Il y a déjà de nombreuses années, j’avais remarqué que le développé du sigle DRH avait été discrètement modifié, l'intitulé Direction des Relations humaines ayant cédé la place à celui de Direction des Ressources humaines. Mais je n’avais pas perçu toute la portée de ce changement de dénomination.
Le terme de relation est parfaitement clair : il désigne ce qui relie, parfois lie, voire même unit, des êtres. Le mot ressource est tout aussi explicite. Ainsi une entreprise, industrielle par exemple, dispose de multiples ressources : des matières premières, des fluides (air, gaz, vapeur, carburants), quantité d’éléments qu’elle peut acquérir, stocker ou consommer. On y trouve aussi des outils, des engins, des véhicules, des équipements, des installations qui parfois fonctionnent en régime continu, sans connaître d’autres arrêts que ceux nécessités par leur maintenance ou leur réparation, toutes caractéristiques qui les différencient radicalement des humains.
Il fut un temps où les hommes qui mettent en œuvre tous ces composants étaient considérés pour ce qu’ils sont : l’âme et la mémoire de l’entreprise, les détenteurs des expériences rencontrées, les dépositaires d’années de formation, en un mot la richesse de l’entreprise. Ils sont désormais traités à l’égal des autres ressources : on les prend, les utilise, les consomme puis les jette.
On a cessé d’œuvrer en vue de la pérennité d’une entreprise pour ne plus chercher que le profit maximum, les yeux fixés sur ce critère absolu, le rapport dépenses sur revenu. Comme pour toute fraction, il existe deux voies pour abaisser ce ratio. La première, c’est d’augmenter son dénominateur, le chiffre d’affaires. Mais c’est là une tâche trop ardue pour nombre de nos stratèges. Ils préfèrent alors emprunter la seconde voie, plus simple : diminuer le numérateur, les dépenses, en s’attaquant à la charge considérable que constituent les salaires et les charges. Ils oublient totalement que, ce faisant, ils réduisent les ressources de l’Etat, limitent la consommation des ménages, en un mot mettent en péril la richesse nationale.

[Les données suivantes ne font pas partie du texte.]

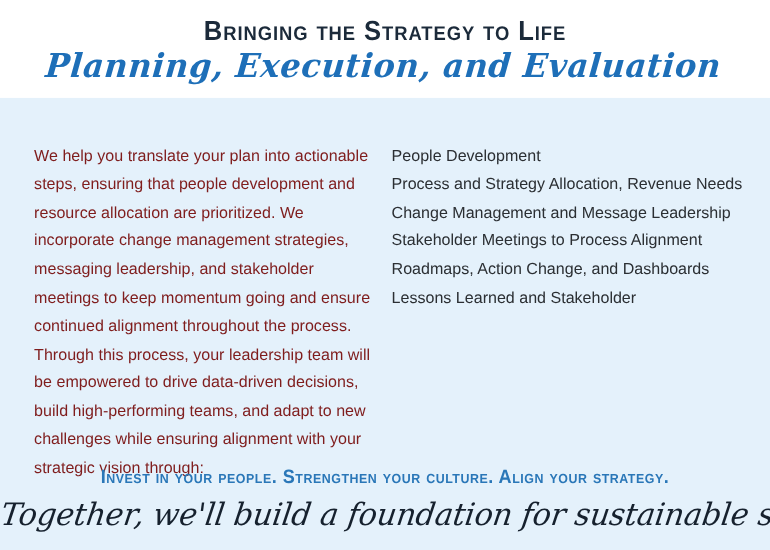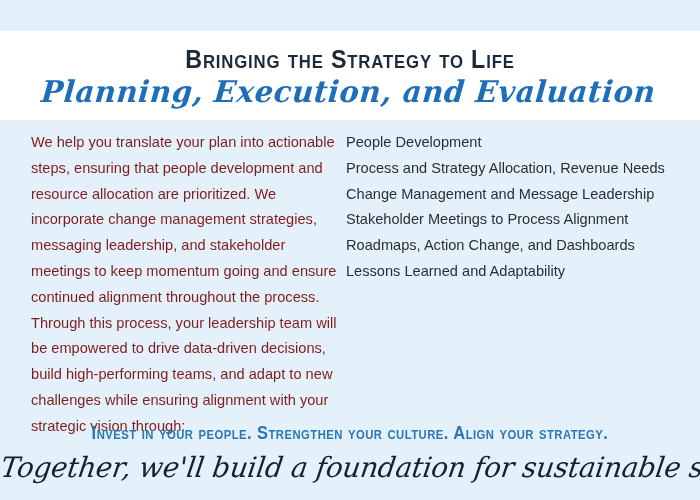"Bringing the Strategy to Life" .header-band { margin-top: 31px -> none }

Pour dissimuler leurs méfaits, ces gribouilles ont inventé le concept contre nature de ressources humaines. On peut rapprocher cet oxymore d’un autre tout aussi étrange, celui de silence assourdissant. On qualifie ainsi le silence qui règne face à une situation donnée pour signifier qu’il est si profond qu’il surprend comme un bruit formidable mais c’est bien sûr un abus de langage. Nul ne l’entend et seul demeure un grand silence. Il en est de même pour le terme ressources humaines. D’habiles manipulateurs tentent de nous faire croire que leur gestion du personnel est humaine mais il n’en est rien. Ils jouent avec cette ressource qu’ils emploient ou jettent, sans jamais la stocker, et avec très peu de considération pour son humanité.